- Film poster
- Directed by: Louis King
- Screenplay by: Lillie Hayward Dwight Cummins Dorothy Yost
- Based on: Smoky the Cowhorse by Will James
- Produced by: Robert Bassler
- Starring: Fred MacMurray Anne Baxter Bruce Cabot
- Cinematography: Charles G. Clarke
- Edited by: Nick DeMaggio
- Music by: David Raksin
- Color process: Technicolor
- Production company: 20th Century Fox
- Distributed by: 20th Century Fox
- Release date: June 26, 1946;
- Running time: 87 minutes
- Country: United States
- Language: English
- Budget: $1.3 million
- Box office: $4 million (U.S. and Canada rentals)

= Smoky (1946 film) =

Western film by Louis King

Smoky is a 1946 American Western film directed by Louis King and starring Fred MacMurray, Anne Baxter and Bruce Cabot. The film was produced and distributed by 20th Century Fox. It is the second of three film adaptations of the 1926 novel Smoky the Cowhorse by Will James; others were made in 1933 and 1966.

==Plot==
A cowboy riding alone in Utah witnesses a stampede of wild stallions, one of whom particularly catches his eye. He returns the horse to its rightful owner, Julie Richards, owner of the Rocking R Ranch, introducing himself as Clint Barkley and asking for a job.

The wild horse, Smoky, slowly develops a relationship with Clint, but ranch foreman Jeff doesn't trust the new hired hand, who is vague and mysterious about his past. A stranger arrives named Frank and persuades a reluctant Clint to vouch for him to be hired as a wrangler.

It turns out Clint took the blame for a crime Frank committed and served eight months behind bars. Frank begins causing trouble at the ranch, mistreating Smoky and the other horses. A gambler turns up, seeking Clint's payment for a $200 debt, discovering that Frank actually lost the money and forged Clint's name on the IOU.

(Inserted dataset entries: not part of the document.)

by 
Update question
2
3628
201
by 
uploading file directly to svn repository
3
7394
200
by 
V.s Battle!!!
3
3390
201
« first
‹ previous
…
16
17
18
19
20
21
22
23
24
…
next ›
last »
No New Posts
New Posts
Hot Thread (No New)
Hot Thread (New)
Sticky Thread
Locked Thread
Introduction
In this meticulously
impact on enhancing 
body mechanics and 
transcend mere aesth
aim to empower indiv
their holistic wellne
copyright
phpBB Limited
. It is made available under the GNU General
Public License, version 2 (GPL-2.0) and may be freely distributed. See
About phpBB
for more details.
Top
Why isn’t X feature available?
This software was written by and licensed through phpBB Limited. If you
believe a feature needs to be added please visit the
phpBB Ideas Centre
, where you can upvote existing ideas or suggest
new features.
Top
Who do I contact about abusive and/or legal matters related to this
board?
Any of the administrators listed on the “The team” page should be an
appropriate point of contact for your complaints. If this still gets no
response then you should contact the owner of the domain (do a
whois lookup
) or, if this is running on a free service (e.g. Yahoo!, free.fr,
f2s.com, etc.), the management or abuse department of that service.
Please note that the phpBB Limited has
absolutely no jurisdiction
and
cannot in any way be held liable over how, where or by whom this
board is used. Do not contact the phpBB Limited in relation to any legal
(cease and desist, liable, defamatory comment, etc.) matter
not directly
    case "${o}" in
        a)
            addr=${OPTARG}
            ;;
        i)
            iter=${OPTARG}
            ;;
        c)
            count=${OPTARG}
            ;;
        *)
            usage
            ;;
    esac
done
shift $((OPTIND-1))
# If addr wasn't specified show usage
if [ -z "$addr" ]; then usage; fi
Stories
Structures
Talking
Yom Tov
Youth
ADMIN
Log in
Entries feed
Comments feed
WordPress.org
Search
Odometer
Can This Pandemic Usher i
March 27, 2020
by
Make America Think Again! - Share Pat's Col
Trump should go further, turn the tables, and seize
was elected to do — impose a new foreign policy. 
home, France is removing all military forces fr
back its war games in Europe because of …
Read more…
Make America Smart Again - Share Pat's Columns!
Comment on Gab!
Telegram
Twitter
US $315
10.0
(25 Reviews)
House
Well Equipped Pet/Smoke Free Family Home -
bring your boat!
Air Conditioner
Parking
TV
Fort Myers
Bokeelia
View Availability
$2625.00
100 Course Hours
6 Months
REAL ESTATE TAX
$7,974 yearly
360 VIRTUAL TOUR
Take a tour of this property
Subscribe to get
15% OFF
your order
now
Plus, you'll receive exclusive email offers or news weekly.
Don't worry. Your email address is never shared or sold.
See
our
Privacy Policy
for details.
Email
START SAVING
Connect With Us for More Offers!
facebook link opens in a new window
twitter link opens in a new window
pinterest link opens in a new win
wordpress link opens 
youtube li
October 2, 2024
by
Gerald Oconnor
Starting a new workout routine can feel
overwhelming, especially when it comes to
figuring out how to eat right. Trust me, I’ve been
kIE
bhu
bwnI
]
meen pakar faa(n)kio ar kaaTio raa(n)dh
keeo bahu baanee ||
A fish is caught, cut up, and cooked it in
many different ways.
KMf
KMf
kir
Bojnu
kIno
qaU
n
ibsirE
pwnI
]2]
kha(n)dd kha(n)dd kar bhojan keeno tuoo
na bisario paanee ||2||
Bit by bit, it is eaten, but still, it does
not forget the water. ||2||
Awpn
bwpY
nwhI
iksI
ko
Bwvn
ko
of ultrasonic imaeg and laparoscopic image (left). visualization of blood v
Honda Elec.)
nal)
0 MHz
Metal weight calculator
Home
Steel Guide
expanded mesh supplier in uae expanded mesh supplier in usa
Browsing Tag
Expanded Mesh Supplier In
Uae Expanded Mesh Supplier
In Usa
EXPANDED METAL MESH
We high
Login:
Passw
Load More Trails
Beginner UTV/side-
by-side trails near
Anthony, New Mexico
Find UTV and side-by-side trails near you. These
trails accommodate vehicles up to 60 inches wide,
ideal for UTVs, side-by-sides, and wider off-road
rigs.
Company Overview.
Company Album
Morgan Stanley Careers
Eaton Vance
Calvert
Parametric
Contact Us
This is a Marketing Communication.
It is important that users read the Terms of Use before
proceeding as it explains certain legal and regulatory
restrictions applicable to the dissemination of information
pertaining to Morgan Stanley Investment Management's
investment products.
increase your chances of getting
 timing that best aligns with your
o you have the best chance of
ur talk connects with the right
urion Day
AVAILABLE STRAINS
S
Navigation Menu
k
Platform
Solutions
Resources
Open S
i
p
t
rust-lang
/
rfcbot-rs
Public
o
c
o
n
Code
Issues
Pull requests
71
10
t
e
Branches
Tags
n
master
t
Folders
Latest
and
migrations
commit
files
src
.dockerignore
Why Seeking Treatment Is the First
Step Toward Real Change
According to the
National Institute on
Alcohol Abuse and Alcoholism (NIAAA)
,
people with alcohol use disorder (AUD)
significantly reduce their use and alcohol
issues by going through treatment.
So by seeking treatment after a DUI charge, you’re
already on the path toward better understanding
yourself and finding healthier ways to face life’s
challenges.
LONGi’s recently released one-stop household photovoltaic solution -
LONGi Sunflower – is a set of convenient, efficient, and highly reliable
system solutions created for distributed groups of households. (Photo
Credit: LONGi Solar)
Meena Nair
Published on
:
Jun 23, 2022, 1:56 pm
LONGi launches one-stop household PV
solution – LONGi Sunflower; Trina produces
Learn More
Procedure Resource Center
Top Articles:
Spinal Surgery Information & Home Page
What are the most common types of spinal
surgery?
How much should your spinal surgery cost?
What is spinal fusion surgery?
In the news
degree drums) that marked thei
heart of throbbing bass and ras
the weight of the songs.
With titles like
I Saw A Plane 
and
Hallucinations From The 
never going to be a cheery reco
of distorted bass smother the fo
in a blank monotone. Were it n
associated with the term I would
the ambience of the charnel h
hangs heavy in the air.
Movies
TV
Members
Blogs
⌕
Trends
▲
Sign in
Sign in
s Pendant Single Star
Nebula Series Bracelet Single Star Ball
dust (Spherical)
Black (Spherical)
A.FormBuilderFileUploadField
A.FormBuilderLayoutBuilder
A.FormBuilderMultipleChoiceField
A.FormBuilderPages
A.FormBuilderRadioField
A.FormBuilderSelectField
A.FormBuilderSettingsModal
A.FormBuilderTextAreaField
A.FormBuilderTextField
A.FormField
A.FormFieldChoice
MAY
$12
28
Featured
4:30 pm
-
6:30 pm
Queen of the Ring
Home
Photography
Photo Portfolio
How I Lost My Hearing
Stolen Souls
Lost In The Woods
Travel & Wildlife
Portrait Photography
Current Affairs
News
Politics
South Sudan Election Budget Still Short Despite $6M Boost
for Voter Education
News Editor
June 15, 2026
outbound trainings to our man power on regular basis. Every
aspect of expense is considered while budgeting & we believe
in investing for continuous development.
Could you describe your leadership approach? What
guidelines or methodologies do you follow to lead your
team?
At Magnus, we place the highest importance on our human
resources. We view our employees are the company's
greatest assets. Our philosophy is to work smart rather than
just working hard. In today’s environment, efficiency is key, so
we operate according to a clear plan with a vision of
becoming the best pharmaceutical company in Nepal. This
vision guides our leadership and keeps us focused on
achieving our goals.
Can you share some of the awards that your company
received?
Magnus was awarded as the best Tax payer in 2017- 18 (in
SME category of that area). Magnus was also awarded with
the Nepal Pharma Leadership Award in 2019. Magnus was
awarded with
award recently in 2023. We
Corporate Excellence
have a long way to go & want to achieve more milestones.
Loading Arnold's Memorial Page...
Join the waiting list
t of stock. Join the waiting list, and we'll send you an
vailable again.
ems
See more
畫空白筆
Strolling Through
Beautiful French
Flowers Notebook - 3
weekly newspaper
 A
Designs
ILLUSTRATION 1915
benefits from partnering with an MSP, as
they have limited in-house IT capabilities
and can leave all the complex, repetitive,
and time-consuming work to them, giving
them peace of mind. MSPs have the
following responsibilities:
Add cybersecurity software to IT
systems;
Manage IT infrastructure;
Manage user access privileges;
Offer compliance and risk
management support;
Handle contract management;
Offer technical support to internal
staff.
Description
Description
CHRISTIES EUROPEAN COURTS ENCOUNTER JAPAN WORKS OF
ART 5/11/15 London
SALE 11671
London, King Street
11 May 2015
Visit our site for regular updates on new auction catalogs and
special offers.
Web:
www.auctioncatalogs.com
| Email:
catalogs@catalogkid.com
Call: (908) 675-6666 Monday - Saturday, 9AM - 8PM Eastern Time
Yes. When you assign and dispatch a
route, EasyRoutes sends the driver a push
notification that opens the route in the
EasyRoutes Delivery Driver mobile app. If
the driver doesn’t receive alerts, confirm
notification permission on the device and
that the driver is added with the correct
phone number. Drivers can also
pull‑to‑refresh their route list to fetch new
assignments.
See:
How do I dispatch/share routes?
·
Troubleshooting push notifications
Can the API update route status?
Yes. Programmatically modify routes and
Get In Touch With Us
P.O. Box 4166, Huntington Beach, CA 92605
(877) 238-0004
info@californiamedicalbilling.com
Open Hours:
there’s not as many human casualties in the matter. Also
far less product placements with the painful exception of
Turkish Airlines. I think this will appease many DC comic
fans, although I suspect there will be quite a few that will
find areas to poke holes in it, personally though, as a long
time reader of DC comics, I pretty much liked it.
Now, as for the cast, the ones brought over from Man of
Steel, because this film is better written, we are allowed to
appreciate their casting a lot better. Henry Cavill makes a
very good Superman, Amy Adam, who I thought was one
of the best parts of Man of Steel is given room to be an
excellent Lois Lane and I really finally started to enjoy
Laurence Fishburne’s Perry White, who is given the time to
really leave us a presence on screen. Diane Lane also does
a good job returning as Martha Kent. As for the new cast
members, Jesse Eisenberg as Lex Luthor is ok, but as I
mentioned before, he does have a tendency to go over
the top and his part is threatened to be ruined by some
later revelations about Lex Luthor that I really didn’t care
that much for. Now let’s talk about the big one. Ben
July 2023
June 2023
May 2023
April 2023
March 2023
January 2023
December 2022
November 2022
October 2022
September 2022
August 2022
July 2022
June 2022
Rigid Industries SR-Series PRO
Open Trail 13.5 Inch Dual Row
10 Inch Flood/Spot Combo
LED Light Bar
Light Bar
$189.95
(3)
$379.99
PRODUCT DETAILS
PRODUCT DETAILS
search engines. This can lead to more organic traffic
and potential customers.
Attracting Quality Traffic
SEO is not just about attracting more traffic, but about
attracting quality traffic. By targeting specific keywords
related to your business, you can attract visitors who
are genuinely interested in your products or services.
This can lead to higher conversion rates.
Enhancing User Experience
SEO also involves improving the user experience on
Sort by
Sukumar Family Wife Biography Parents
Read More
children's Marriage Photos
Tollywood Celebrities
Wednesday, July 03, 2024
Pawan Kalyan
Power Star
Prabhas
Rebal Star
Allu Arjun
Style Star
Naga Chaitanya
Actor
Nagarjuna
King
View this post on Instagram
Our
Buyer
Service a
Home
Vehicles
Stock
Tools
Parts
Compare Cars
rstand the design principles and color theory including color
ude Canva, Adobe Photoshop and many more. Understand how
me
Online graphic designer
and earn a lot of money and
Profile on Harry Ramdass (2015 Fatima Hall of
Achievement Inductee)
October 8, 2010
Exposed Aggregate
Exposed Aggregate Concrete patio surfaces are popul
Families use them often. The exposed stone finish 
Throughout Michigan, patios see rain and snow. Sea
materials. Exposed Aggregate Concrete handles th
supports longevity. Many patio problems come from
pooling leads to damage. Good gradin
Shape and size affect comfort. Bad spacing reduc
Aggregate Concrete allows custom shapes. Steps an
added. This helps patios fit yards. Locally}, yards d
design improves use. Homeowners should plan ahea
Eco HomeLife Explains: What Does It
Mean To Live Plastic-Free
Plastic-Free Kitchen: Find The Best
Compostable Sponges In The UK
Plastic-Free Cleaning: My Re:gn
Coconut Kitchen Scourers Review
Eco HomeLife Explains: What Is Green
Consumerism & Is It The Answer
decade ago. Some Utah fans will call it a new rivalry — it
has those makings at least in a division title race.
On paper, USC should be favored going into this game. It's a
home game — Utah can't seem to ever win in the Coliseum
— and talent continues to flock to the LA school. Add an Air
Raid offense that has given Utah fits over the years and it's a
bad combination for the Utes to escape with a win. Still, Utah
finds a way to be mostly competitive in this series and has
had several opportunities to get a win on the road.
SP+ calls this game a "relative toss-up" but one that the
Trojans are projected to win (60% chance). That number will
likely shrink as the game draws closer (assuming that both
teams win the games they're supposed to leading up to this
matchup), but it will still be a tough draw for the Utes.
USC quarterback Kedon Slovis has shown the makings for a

Frank rustles the horses and rides off. Jeff remains suspicious until Clint finally reveals that Frank is his brother. Smoky, abused again, fights off Frank and ends up killing him. Other cowboys discover the horse and sell him to a rodeo in Cheyenne. The horse's condition deteriorates and he ends up pulling a junk cart. One day Clint rides into town and Smoky recognizes him. They are reunited, and return to Julie and the ranch.

==Cast==
- Fred MacMurray as Clint Barkley
- Anne Baxter as Julie Richards
- Bruce Cabot as Frank Denton
- Esther Dale as Gram
- Roy Roberts as Jeff
- J. Farrell MacDonald as Jim
- Burl Ives as Willie

==Production==
Parts of the film were shot in Utah: Zion National Park, Kanab Race Track, Cave Lakes, Aspen Mirror Lake, the Gap, Rockville Road, Kanab Canyon, Ogden, and Cedar Breaks. Fredonia, Arizona, Cheyenne, Wyoming, and Burbank and Saugus, California were also filming locations.